Gone Baby Gone
Rating
Director
Ben Affleck
Screenplay
Ben Affleck, Aaron Stockard (Novel by Dennis Lahane)
Length
114 min.
Starring
Casey Affleck, Michelle Monaghan, Morgan Freeman, Ed Harris, John Ashton, Amy Ryan, Amy Madigan, Titus Welliver, Michael Kenneth Williams, Edi Gathegi, Mark Margolis, Madeline O’Brien
MPAA Rating
R (for violence, drug content and pervasive language)
Review
The disappearance of a young girl leads a private investigating couple into a race to uncover the child’s location before she ends up dead.
Gone Baby Gone marks the directorial debut of actor Ben Affleck. For years, the actor followed up his stellar debut in Good Will Hunting with big budget blockbusters and quickly became a box office failure as he picked up more ludicrous projects and delivered disappointing performances. When he appeared in Hollywoodland as the first television Superman, George Reeves, heads turned and most declared it a resurrection of his acting career.
Now, he’s changed gears and moved behind the camera to film his second screenplay, co-written with friend Aaron Stockard. Their screenplay for Gone Baby Gone adapts the Dennis Lahane novel about Patrick Kenzie (Ben’s brother Casey Affleck) and his girlfriend Angie Gennaro (Michelle Monaghan) as they try to find out who took Helene McCready’s (Amy Ryan) daughter Amanda (Madeline O’Brien).
The story takes several twists as Patrick and Angie clash with the police over jurisdiction. Detectives Remy Bressant (Ed Harris) and Nick Poole (John Ashton) grudgingly work with them at the behest of their captain Jack Doyle (Morgan Freeman). There’s a point in the story where it begins meandering, but it quickly twists back to the original plot, creating only a moment’s diversion.
The cast of Gone Baby Gone is solid. Each actor shines in individual scenes, but working together, the ensemble can easily be declared one of the best. Affleck is the best of the lot, making Patrick a conflicted, but likable character who suffers through defeat as often as he does success. Monaghan ably supports him in her few scenes. Harris and Ashton are both good, Harris switching up his typical villain role for a more deeply defined one. Freeman walks through the film, but sometimes a veteran actor merely has to show up to deliver a credible performance.
The two Amys, Ryan and Madigan, who plays her character’s stepmother, play well off of one another. Although their characters aren’t related, there’s a strong correlation between the two, which may explain why they are divisively at odds with one another. Ryan’s character lacks a great deal of sympathy early on, delivers an emotional appeal in the middle and winds up the film back at her unsympathetic origin. Whether we are supposed to believe Patrick’s done the right thing or not is difficult to tell for her last scenes don’t give us the needed information to decide. Whether this is a script problem or an issue with Ryan’s performance, it’s impossible to tell.
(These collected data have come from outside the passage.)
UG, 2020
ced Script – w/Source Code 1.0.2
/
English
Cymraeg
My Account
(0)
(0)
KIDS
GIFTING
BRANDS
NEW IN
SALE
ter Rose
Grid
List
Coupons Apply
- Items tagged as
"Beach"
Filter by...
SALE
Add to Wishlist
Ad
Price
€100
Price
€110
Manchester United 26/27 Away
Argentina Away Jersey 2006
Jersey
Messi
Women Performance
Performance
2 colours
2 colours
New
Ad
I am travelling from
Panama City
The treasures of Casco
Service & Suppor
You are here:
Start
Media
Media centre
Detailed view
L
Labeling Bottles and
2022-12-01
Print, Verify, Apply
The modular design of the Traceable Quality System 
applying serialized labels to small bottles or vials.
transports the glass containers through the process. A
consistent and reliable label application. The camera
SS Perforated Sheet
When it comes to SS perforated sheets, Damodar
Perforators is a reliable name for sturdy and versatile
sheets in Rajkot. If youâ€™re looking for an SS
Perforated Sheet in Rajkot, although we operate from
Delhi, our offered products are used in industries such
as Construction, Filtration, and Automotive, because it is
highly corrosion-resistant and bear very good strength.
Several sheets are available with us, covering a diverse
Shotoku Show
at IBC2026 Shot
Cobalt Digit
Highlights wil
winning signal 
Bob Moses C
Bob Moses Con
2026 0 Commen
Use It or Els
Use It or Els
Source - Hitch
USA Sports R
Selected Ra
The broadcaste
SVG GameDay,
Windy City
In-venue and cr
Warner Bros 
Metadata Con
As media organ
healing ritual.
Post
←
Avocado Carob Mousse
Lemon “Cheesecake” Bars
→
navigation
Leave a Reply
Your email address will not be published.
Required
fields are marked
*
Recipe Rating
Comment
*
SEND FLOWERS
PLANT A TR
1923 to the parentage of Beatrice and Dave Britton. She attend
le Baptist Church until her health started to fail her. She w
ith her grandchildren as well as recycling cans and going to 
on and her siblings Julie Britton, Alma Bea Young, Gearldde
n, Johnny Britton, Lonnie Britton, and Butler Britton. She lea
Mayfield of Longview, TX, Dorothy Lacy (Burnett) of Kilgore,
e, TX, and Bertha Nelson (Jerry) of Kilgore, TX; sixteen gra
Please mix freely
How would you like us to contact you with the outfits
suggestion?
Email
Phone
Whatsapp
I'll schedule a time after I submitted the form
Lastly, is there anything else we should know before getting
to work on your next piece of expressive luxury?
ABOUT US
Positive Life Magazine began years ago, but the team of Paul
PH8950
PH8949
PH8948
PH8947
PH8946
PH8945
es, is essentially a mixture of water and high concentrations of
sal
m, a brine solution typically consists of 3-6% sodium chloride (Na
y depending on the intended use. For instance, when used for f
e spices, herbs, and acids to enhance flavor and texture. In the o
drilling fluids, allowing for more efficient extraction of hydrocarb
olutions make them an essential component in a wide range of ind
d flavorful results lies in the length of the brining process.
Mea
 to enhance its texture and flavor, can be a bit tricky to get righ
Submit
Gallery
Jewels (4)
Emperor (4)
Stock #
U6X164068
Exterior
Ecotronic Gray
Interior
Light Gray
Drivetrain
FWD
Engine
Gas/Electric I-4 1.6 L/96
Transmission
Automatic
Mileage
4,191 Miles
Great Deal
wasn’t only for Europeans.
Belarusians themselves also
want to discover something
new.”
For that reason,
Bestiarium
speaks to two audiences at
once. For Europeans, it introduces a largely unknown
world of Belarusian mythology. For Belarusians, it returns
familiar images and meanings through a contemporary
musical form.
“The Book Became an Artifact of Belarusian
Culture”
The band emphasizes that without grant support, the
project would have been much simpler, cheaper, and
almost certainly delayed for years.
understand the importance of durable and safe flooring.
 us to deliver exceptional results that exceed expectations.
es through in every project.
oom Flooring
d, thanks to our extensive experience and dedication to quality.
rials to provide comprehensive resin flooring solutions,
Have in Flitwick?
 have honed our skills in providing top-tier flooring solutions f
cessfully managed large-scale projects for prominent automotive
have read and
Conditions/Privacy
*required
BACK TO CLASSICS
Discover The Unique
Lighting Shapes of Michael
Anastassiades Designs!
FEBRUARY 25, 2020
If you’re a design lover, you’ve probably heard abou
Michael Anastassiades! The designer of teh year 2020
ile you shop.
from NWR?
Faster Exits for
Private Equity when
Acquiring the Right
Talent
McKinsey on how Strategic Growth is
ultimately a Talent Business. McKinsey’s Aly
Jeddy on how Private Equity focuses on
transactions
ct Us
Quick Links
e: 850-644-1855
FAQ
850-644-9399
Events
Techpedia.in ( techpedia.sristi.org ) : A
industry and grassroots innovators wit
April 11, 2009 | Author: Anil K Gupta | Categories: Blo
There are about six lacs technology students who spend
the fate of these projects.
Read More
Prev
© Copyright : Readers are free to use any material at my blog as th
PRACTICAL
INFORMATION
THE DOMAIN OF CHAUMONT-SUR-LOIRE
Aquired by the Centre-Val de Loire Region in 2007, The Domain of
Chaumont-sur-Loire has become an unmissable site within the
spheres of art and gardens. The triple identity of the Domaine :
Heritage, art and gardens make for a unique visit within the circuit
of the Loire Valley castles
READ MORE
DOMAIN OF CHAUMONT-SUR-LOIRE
Ben’s work on Gone Baby Gone is absolutely amazing. Alongside Sarah Polley (Away from Her), Ben tops the list of smashing debuts this year. It thus poses the question could he be a bigger success behind the camera than in front of it? Regardless of whether he decides to continue as an actor, as a director or as a careful balance of the two careers, it’s clear that we could be seeing greater things from him in the future.